**** 文件正文 ****

作者哈里森本人是斯坦福大學法語與意大利語講座教授,可是此一職位似乎未能讓讀者了解他的更多旨趣。除了這本討論花園的作品,他還寫了《森林:文明的陰影》和《逝者的領域》等書,這些書俱從人文地理角度看人的生活環境,甚至充滿文學性的空間思考。而他的興趣不限於意大利的抒情詩人但丁、思想家維柯,還包括現象學,尤其對海德格和漢娜.阿倫特嫻熟,書中很多段落都在討論這兩位思想家的觀點。
就如書中反覆談論海德格的「憂思」。從基督教歷史觀點看,正因為人類吃了分辨善惡之果,所以被上帝逐出伊甸園,以後必須獻身於土地,從園地的勞動中餬口。而在希臘神話中,憂思女神以地上卑微(humble)的黏土(humus)塑造出人類(human),所以人必須植根於謙卑之土(the humus of human humility),這「憂思」也是海德格說的「此在」(dasein)表現為「在世界中存在」(being-in-the-world)的特質之關鍵要素。
力役於地的根性是人最根本的需要,即使它最初表現於花園的憂思,也比溫飽、富足更重要。作者以紐約社區花園的例子說明,即使是吸毒者、犯案纍纍者,或其他無家可歸之人,只要給他一片棲身之所,也會粉飾成一片小園地。作者也引用意大利學者勞雷亞諾(Pietro Laureano)的論述,認為人們在農業出現以前,遠於舊石器時代已在種植花草,而這只是小小嘗試,除了提高農作物栽培技巧外,不可能有其他實用目的,主要是為了巫術祭典等目的。
這也呼應了維柯在《新科學》中闡述的觀點:即我們的先民社會以「詩性思考」感受一切事物,以及為社會立法,這種「詩性思維」將遠古法律和語言、宗教等事物串連起來,它不一定是現代人說的「審美」(aesthetics),卻是考量周遭事物的一把尺,也是他們的智性、靈性和物性能量。花園這片土地既出於自然,又在人身邊築起一堵與自然分隔的圍牆,然而它又有生命,這些特質讓人類能從無情的自然中抽離,又能與自然保持聯繫。

**** 擷取資料 ****

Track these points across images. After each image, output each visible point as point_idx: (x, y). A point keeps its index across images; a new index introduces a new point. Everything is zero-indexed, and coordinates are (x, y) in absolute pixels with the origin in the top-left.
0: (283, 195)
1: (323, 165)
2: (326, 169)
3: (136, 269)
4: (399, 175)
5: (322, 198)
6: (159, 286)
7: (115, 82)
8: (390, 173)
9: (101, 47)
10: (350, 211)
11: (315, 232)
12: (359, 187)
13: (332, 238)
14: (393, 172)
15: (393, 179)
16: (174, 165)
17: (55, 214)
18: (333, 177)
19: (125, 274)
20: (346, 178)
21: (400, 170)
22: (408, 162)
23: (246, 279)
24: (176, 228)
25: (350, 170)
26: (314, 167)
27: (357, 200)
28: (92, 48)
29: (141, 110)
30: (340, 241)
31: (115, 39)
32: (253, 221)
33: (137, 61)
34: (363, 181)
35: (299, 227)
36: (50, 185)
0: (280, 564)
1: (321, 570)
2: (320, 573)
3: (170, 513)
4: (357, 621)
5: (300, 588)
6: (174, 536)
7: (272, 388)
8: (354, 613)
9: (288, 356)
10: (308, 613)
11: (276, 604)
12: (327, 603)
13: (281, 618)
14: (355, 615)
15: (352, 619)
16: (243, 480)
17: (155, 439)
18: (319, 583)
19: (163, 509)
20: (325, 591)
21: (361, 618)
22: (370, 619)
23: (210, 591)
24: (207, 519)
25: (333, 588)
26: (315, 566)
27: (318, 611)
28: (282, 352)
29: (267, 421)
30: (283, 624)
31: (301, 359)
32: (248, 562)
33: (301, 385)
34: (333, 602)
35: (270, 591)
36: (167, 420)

****
**** 擷取資料 ****

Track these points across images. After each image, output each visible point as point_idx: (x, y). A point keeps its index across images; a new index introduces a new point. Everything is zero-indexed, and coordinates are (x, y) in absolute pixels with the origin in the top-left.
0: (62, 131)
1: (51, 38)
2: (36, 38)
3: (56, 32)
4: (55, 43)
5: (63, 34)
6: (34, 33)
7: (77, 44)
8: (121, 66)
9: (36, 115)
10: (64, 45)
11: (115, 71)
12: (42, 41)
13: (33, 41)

****

→ **研讀題目**:
A – 請把這篇談花園的書評中「力役於地的根性是人最根本的需要,即使它最初表現於花園的憂思,也比溫飽、富足更重要。」一句譯成英文。
B – 請接續這篇談哈里森花園著作的書評,從最後一句之後往下寫。
這些紀錄是另外附上的資料,與正文無關。

→ **練習結果**:
A – The nature of laboring on the land is humanity's most fundamental need; even if it first shows itself in the care of the garden, it matters more than having enough food and warmth, or wealth.

B –
這堵圍牆也可以將人分隔在政爭紛擾的城邦以外,其作用是保護人們免受自然和政治的侵擾。作者指出今日大學的模階來自晚年柏拉圖建立的學園(academy),這位哲人在目睹政治敗壞、政治實踐全盤失敗以後,轉而以哲學教育培養高尚靈魂以影響城邦素質,轉而建立他的學園(academy)。作者說,天堂樂園(paradise)的希臘語詞根(paradeisos)源自波斯語的pairideiza,意即有圍牆的園囿。另一個稍晚的例子是哲學家伊壁鳩魯,這位主張內心恬靜和幸福的哲人在雅典去學園的路上買下了一處物業作為其學派的學園,以此隔開哲人與紛亂的城邦,這是歷史上第一間以「私人空間」作為園囿的學府。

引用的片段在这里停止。